Здесь царила прохлада. И воздух был сухой. На стене тихо гудел кондиционер.
Франсис опустился на пододвинутый медсестрой стул, положил руку на колени. Мы остановились у него за спиной.
Медсестра бережно размотала бинт, и старик всхлипнул. По щекам потекли слезы, лицо сморщилось от боли.
По мере того как медсестра разматывала бинт, запах усиливался. Нет, не запах – зловоние.
– Сядь вон туда, – велел я Лу.
Сам я не мог отвести глаз от его руки.
Рана была большая и воспаленная. Скорее не красная, а желтая. Длинный порез. Плоть вокруг приобрела нездоровый сероватый оттенок.
– Подождите минутку, – попросила медсестра и вышла.
Шло время. Я старался занимать Франсиса разговорами – рассказывал про нас с Лу и про то, что мы должны встретиться здесь с моей женой.
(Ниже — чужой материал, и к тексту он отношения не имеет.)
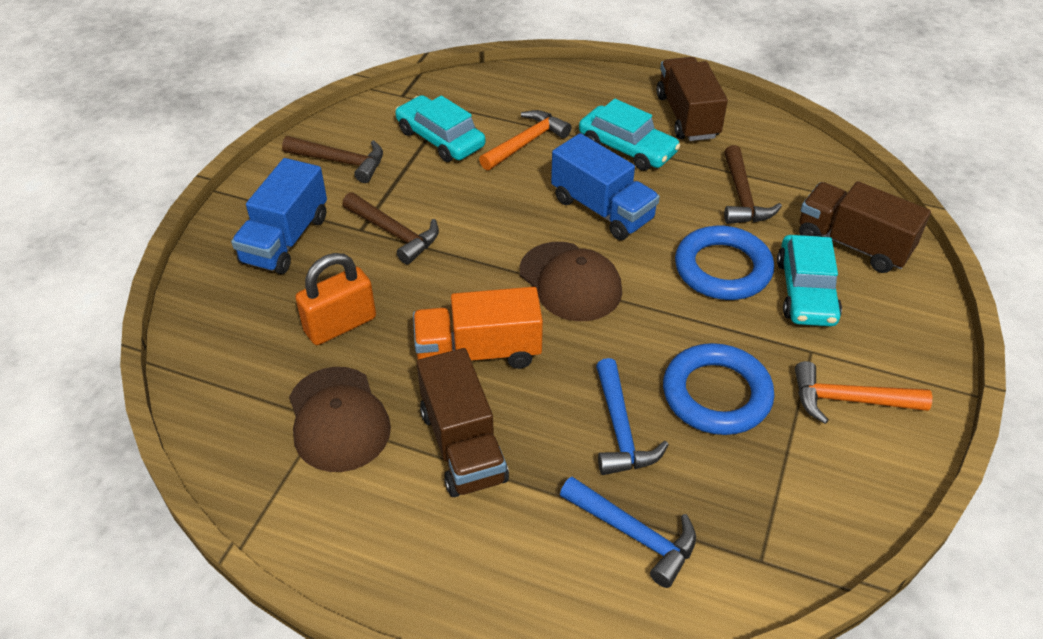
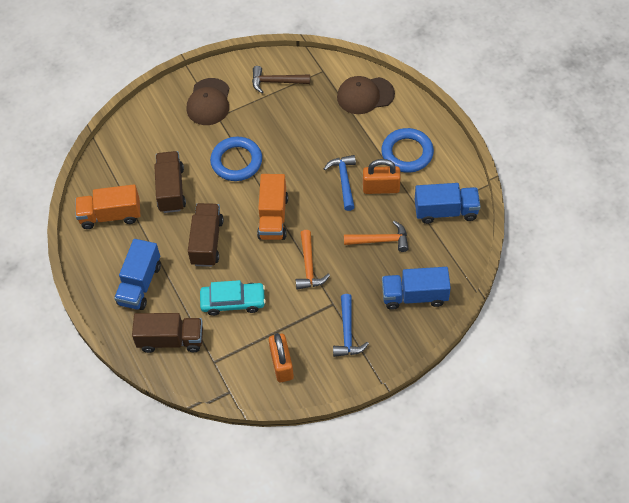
blue truck: [231,158,327,274] [551,133,660,240] = 2 -> [114,239,161,310] [382,267,451,310] [415,183,481,224] = 3
brown hammer: [282,136,383,183] [342,192,439,265] [724,145,782,224] = 3 -> [252,66,310,93] = 1
orange padlock: [295,253,376,345] = 1 -> [269,333,294,382] [363,159,401,194] = 2
orange truck: [413,287,543,369] = 1 -> [75,185,140,229] [257,174,288,240] = 2
turquoise car: [395,95,486,162] [579,99,680,171] [777,235,842,326] = 3 -> [200,280,266,316] = 1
Он кивал, но о себе не говорил. Наконец медсестра вернулась, да не одна, а с врачом. Похоже, они уже всё обсудили, потому что врач тотчас же присела рядом с Франсисом и внимательно осмотрела рану.
– Как вы поранились? – тихо спросила она.
Старик отвел глаза.
– Я… пилой руку задел.
– Пилой?
– Дрова пилил. А топора не было.
– Таких ран от пилы не бывает, – сказала врач, – мне будет проще вам помочь, если вы расскажете правду.
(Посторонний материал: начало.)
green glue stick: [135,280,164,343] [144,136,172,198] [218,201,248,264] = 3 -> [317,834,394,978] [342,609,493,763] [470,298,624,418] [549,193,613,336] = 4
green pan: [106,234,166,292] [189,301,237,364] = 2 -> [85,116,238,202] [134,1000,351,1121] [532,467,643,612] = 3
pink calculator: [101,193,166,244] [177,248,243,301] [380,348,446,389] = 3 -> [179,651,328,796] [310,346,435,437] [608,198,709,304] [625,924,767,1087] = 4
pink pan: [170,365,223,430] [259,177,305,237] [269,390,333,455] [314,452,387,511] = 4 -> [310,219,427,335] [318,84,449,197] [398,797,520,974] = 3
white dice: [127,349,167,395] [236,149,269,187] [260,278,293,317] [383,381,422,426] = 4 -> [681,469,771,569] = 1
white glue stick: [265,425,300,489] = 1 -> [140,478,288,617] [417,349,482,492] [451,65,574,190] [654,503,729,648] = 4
Старик поднял голову и упрямо посмотрел на врача, но почти сразу пошел на попятную.
– Это ножом. Три недели назад, – громко сказал он, – три недели и один день.
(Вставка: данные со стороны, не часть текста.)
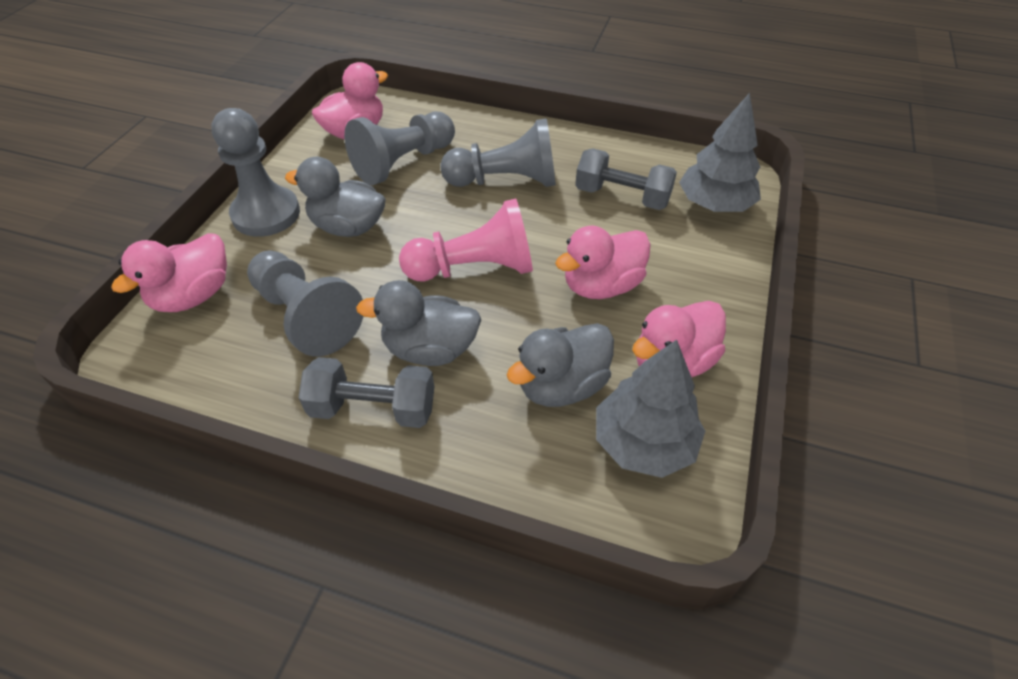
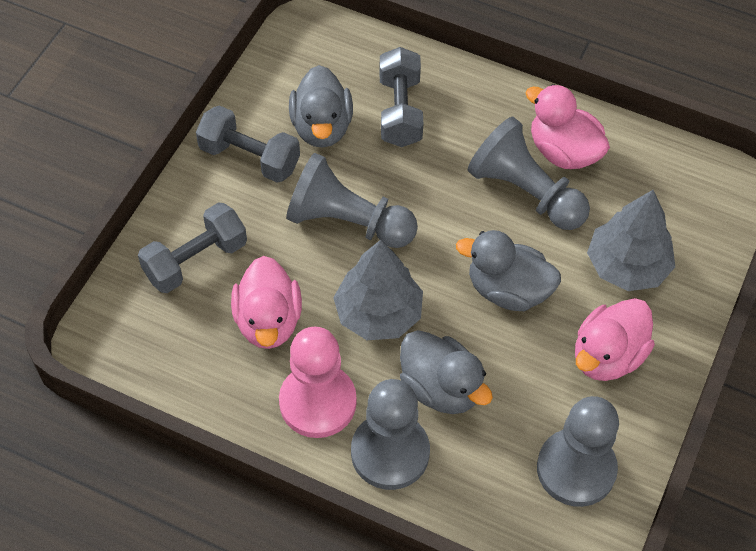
grey dumbbell: [299,357,434,428] [575,148,677,210] = 2 -> [138,202,247,293] [196,105,300,183] [379,47,423,147] = 3
pink duck: [111,233,227,312] [312,62,388,139] [555,225,651,299] [632,301,726,377] = 4 -> [231,256,302,349] [525,84,610,169] [575,298,655,381] = 3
– Вам повезло, – кивнула врач, – еще несколько сантиметров – и артерию перебило бы.
– Повезло? – переспросил Франсис. Я услышал, как он сглотнул. – Даже не знаю.
– Я дам вам антибиотики, – решила врач, немного помолчав, – а потом вам надо будет приходить через день промывать рану.
– Какой смысл?
– Антибиотики уничтожат инфекцию.
– А зачем?
– Что – зачем?
– Зачем уничтожать инфекцию?
– Вы хотите руку потерять?
Он промолчал.
Врач уступила место медсестре, и та, умело промыв рану, смазала ее мазью.
Франсис больше не старался скрыть боль и смачно выругался.
– Тс-с! Тут ребенок! – одернул его я.
– Простите, – опомнился он.
– Ничего страшного, – подала из угла голос Лу, – папа тоже такое говорит.
Франсис рассмеялся.
Но потом медсестра принесла новые бинты и принялась накладывать повязку.
– Очень туго, – пожаловался Франсис.
– А вот так? – спросила медсестра.
– Все равно туго.
– Я уже ослабила.
– Вы так перетянули, что теперь и кровь в руку поступать не будет. Гангрена начнется.
– Но иначе повязка съедет.
– И мазь проклятущая – жжется, зараза.
– Когда промывают рану, она всегда болит, – успокоила его Лу.
Старик поднял голову, и в его облике мелькнуло вдруг что-то мальчишеское.